Kuzey Kıbrıs siyaseti 2019 yılında yoğun geçeceğe benziyor. Kıbrıs sorunu görüşme süreci BM inisiyatifi ile ilkbahardan itibaren hareketlendirilmeye çalışılacak. Ne kadar hareket olabileceği kestirilemiyor ama hareket olsa da, olmasa da gündemdeki önemli yerini koruyacak ve 2019 yılının en çok konuşulan siyasi konularından biri olacak.
İç siyasetin konuları da öncelikle ekonomi, dört ortaklı hükümetin sürdürülmesi, hükümet programının tam uygulanması, yurttaşlıklar, iç asayiş gibi konular olacak. Bu konular dönem-dönem gündeme girip çıkacak ancak 2020 yılı Nisan ayında yapılacak olan KKTC Cumhurbaşkanlığı seçimleri tüm yıl boyunca gündemde hep kalacak; zaten daha şimdiden aday isimleri konuşulmaya, bazı aday adayları nabız yoklamaya, sivil toplum örgütlerine ziyaretlere, medyada yer alacak etkinliklerde görüntü vermeye başladı bile.

---

▸ Yapılacak İşlem A
Kuzey Kıbrıs siyaseti üzerine olan metinde iç siyasetin konuları olarak sayılan maddelerin tümünü sıralayın.
Metin ile kayıtlar birbirinden farklı kaynaklardan alınmıştır.

---

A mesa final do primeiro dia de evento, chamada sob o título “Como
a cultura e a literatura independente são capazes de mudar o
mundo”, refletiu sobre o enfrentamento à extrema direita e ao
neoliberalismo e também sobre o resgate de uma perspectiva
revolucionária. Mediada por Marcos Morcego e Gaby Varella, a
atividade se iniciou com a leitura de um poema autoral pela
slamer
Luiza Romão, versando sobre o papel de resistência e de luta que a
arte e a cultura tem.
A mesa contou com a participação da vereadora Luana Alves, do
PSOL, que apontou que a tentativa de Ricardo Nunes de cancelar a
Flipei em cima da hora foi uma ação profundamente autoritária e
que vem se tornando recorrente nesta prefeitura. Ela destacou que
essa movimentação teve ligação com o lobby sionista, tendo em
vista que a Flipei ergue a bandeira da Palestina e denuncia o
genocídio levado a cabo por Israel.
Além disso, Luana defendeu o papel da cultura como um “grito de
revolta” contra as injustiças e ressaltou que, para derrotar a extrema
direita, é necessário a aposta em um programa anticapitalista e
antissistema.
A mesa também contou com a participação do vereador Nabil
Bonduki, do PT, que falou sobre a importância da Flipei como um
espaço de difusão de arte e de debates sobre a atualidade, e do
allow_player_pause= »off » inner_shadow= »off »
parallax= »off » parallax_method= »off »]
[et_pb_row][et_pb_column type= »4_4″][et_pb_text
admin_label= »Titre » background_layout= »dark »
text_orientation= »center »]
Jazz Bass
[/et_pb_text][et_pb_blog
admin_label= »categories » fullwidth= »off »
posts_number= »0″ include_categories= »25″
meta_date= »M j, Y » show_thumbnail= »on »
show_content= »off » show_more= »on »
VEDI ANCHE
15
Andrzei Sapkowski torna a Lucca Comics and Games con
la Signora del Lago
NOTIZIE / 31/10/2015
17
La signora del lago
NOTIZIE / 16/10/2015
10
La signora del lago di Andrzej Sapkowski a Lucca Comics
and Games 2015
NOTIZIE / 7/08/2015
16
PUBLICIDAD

---

▸ Yapılacak İşlem B
Kayıtların tamamında geçen her "Flipei" yerine "Festa Literária" koyarak kayıtları yeniden yazın; başka hiçbir şeyi değiştirmeyin.

▸ Alıştırma Sonucu A
- Ekonomi
- Dört ortaklı hükümetin sürdürülmesi
- Hükümet programının tam uygulanması
- Yurttaşlıklar
- İç asayiş

▸ Alıştırma Sonucu B
A mesa final do primeiro dia de evento, chamada sob o título “Como
a cultura e a literatura independente são capazes de mudar o
mundo”, refletiu sobre o enfrentamento à extrema direita e ao
neoliberalismo e também sobre o resgate de uma perspectiva
revolucionária. Mediada por Marcos Morcego e Gaby Varella, a
atividade se iniciou com a leitura de um poema autoral pela
slamer
Luiza Romão, versando sobre o papel de resistência e de luta que a
arte e a cultura tem.
A mesa contou com a participação da vereadora Luana Alves, do
PSOL, que apontou que a tentativa de Ricardo Nunes de cancelar a
Festa Literária em cima da hora foi uma ação profundamente autoritária e
que vem se tornando recorrente nesta prefeitura. Ela destacou que
essa movimentação teve ligação com o lobby sionista, tendo em
vista que a Festa Literária ergue a bandeira da Palestina e denuncia o
genocídio levado a cabo por Israel.
Além disso, Luana defendeu o papel da cultura como um “grito de
revolta” contra as injustiças e ressaltou que, para derrotar a extrema
direita, é necessário a aposta em um programa anticapitalista e
antissistema.
A mesa também contou com a participação do vereador Nabil
Bonduki, do PT, que falou sobre a importância da Festa Literária como um
espaço de difusão de arte e de debates sobre a atualidade, e do
allow_player_pause= »off » inner_shadow= »off »
parallax= »off » parallax_method= »off »]
[et_pb_row][et_pb_column type= »4_4″][et_pb_text
admin_label= »Titre » background_layout= »dark »
text_orientation= »center »]
Jazz Bass
[/et_pb_text][et_pb_blog
admin_label= »categories » fullwidth= »off »
posts_number= »0″ include_categories= »25″
meta_date= »M j, Y » show_thumbnail= »on »
show_content= »off » show_more= »on »
VEDI ANCHE
15
Andrzei Sapkowski torna a Lucca Comics and Games con
la Signora del Lago
NOTIZIE / 31/10/2015
17
La signora del lago
NOTIZIE / 16/10/2015
10
La signora del lago di Andrzej Sapkowski a Lucca Comics
and Games 2015
NOTIZIE / 7/08/2015
16
PUBLICIDAD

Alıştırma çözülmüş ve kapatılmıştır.